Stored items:
|---|

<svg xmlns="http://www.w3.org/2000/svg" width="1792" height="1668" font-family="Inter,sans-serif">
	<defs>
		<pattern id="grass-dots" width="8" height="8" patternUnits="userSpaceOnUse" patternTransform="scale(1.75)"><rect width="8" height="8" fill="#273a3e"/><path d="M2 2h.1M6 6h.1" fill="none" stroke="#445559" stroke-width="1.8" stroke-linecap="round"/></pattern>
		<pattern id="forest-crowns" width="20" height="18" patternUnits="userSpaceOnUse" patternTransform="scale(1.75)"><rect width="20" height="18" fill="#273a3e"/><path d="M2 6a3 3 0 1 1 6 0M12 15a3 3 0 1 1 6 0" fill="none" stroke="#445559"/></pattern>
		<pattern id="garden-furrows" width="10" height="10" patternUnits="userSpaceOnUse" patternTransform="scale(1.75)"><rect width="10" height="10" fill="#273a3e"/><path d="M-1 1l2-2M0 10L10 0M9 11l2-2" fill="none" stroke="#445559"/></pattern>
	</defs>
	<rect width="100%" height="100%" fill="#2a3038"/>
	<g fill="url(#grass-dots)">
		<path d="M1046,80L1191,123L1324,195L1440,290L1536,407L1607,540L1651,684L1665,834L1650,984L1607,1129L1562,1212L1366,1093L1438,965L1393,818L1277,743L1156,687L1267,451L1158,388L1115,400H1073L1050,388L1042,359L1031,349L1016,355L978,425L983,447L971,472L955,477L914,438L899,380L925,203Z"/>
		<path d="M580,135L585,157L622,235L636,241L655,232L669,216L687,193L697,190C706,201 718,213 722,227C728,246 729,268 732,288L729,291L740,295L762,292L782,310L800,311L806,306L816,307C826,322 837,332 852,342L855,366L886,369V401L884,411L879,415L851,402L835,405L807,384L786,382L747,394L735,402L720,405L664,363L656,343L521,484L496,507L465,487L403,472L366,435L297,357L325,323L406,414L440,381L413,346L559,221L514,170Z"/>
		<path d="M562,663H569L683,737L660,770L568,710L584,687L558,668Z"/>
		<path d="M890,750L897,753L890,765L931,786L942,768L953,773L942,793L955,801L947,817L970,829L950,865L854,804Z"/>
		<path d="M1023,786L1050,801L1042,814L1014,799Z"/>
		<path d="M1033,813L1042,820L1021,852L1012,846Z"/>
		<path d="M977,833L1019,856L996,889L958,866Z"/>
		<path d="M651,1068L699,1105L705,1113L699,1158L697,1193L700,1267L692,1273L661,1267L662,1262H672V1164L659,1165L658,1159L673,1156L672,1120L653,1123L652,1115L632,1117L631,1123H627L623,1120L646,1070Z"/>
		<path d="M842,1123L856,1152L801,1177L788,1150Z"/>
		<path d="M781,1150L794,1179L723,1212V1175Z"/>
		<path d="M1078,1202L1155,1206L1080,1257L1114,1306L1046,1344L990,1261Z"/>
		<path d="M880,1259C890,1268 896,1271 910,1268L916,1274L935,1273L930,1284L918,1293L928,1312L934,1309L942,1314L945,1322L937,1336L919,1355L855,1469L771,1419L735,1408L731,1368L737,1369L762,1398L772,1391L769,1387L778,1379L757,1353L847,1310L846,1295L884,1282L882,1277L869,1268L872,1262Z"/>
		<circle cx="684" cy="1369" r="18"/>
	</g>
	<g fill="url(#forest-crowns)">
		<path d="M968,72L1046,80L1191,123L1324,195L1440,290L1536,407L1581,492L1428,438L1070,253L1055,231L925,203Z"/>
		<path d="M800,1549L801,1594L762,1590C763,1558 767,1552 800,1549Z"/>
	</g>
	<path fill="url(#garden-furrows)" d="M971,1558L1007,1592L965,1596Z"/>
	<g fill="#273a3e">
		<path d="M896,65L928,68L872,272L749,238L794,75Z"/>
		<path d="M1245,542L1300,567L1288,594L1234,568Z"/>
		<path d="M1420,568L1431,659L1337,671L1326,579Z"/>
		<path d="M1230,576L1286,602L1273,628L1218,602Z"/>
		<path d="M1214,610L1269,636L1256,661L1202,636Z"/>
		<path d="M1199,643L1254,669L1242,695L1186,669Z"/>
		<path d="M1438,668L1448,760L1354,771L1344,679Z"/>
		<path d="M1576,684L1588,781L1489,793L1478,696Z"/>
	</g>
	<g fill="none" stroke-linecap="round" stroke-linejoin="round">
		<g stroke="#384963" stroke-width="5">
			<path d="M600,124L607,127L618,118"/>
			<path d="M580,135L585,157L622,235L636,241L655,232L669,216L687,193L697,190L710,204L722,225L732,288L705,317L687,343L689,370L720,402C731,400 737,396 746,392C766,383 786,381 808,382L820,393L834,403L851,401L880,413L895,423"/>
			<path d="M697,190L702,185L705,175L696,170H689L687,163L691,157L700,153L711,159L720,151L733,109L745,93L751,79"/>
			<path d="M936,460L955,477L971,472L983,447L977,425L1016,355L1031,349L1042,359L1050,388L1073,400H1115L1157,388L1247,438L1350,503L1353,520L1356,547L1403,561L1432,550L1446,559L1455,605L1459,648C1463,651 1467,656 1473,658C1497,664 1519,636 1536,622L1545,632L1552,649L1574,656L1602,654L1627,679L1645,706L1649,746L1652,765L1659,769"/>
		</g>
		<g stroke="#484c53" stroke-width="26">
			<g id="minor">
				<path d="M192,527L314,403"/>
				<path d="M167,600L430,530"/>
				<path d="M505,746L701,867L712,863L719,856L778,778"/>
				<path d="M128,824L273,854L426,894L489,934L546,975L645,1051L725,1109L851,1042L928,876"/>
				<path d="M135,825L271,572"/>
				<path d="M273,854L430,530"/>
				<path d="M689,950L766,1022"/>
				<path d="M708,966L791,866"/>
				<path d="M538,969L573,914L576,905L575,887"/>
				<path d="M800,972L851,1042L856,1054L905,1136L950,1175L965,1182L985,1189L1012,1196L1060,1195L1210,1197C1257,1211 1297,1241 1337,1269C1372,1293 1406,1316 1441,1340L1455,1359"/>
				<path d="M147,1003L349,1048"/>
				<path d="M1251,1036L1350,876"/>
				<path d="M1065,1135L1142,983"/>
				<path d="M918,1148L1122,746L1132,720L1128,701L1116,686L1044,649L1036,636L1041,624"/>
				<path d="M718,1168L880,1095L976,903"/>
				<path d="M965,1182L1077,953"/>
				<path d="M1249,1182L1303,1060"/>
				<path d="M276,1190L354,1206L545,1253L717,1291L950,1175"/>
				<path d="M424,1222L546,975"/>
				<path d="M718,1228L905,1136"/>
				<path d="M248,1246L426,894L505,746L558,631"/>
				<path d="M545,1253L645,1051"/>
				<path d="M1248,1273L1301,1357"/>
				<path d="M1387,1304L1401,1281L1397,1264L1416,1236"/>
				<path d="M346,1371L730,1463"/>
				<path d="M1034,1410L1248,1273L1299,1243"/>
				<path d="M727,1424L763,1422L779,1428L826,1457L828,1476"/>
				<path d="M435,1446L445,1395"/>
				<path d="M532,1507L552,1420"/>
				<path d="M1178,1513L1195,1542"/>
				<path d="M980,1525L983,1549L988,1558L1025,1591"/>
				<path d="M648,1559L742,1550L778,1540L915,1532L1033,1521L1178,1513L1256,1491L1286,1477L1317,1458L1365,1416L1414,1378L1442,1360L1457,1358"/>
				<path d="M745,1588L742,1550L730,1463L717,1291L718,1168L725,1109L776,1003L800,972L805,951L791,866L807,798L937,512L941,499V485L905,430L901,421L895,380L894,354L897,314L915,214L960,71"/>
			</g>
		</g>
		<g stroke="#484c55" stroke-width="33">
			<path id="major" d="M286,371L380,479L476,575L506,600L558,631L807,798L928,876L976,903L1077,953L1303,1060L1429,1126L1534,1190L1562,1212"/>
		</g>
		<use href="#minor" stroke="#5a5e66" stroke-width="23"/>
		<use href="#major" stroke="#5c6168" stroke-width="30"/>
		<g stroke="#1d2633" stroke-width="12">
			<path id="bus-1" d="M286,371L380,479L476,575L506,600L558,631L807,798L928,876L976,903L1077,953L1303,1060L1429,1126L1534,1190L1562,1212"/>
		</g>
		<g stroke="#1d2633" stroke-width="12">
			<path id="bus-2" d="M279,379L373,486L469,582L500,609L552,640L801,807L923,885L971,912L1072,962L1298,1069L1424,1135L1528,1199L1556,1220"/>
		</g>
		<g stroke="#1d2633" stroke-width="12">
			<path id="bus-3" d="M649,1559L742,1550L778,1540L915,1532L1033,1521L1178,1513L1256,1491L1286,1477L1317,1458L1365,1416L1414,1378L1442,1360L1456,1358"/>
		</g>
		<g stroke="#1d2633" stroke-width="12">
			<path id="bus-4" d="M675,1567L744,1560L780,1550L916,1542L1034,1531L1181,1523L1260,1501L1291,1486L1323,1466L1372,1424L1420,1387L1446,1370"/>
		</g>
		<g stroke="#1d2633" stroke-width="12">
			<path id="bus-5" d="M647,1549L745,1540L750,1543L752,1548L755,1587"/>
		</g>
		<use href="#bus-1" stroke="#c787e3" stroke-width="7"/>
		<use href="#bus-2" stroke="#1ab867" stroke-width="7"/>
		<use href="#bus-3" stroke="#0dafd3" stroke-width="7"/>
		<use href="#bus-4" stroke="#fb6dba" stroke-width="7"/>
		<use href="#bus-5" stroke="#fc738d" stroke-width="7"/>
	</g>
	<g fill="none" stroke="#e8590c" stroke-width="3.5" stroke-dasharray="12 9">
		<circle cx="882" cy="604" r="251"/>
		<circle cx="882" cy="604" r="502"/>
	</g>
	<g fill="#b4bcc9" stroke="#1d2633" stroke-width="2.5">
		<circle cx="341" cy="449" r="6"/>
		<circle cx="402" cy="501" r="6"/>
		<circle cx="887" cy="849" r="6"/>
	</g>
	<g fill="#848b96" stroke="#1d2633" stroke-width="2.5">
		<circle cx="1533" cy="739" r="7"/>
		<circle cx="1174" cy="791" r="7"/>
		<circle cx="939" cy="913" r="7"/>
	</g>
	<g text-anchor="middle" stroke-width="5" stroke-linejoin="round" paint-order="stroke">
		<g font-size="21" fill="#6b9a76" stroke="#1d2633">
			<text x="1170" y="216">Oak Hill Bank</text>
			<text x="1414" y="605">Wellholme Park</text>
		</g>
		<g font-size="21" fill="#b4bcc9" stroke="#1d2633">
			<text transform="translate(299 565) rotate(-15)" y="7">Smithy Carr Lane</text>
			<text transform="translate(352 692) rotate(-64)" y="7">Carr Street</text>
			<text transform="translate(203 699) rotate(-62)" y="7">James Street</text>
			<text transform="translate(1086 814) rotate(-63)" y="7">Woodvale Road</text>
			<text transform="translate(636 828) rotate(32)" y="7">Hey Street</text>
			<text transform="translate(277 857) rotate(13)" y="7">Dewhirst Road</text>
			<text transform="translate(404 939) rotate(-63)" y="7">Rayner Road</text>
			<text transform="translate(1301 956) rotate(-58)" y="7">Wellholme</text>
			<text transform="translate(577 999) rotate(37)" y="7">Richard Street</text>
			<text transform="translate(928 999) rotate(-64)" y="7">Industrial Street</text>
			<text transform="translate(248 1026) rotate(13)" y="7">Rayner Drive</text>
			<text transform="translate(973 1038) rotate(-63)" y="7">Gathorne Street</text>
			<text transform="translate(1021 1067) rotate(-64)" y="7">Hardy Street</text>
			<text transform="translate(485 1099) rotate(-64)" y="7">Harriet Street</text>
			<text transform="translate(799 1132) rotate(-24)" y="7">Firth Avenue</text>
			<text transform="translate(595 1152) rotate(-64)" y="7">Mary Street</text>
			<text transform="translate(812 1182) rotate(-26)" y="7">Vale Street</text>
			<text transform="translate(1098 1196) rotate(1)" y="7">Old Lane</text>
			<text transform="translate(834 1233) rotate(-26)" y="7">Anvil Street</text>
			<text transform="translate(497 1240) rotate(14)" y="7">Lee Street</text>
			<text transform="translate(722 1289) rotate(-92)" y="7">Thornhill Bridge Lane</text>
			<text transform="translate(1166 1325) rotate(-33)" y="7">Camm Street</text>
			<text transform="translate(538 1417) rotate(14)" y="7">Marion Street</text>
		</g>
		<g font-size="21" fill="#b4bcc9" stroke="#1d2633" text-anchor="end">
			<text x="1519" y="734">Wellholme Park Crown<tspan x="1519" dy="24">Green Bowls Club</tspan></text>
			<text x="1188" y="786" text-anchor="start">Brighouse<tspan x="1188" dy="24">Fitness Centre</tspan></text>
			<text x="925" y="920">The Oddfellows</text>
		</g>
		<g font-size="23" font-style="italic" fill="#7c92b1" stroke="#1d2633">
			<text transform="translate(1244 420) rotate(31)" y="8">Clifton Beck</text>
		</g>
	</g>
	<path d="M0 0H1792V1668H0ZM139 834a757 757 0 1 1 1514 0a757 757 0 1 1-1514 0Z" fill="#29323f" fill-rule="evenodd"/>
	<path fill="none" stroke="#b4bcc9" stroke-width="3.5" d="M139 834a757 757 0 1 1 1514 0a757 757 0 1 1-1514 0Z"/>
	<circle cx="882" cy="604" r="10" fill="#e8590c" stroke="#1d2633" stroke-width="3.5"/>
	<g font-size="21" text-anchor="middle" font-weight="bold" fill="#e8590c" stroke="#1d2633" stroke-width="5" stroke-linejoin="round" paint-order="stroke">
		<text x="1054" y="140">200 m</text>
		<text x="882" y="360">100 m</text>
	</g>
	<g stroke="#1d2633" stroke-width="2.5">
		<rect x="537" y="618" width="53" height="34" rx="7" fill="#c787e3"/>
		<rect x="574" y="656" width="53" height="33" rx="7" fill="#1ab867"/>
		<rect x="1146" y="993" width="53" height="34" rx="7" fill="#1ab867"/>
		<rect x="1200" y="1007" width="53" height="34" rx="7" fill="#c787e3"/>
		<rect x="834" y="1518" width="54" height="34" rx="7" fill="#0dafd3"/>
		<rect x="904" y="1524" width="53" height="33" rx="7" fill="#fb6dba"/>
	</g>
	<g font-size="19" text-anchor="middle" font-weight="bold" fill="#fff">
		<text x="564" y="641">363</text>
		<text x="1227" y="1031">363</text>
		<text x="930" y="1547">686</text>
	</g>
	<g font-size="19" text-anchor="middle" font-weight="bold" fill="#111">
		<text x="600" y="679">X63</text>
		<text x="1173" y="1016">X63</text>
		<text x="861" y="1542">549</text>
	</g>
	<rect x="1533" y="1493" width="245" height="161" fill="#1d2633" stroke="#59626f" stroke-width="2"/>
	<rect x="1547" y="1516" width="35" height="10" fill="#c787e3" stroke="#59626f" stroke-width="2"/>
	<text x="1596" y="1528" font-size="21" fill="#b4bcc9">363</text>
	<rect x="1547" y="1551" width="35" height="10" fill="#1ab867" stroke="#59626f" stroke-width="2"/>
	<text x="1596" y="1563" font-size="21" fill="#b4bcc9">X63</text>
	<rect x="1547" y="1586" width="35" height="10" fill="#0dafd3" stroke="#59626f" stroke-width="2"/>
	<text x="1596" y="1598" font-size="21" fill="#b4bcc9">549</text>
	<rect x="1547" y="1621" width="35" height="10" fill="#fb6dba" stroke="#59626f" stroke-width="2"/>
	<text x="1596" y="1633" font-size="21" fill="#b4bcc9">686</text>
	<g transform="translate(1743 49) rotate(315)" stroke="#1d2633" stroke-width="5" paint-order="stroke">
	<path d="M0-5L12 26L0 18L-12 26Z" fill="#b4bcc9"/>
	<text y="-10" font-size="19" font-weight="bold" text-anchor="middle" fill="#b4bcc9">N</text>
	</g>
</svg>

|---|

> **What you have to do**
Which of the lines above include the word "forest"? List those lines.

> **Completed task**
		<pattern id="forest-crowns" width="20" height="18" patternUnits="userSpaceOnUse" patternTransform="scale(1.75)"><rect width="20" height="18" fill="#273a3e"/><path d="M2 6a3 3 0 1 1 6 0M12 15a3 3 0 1 1 6 0" fill="none" stroke="#445559"/></pattern>
	<g fill="url(#forest-crowns)">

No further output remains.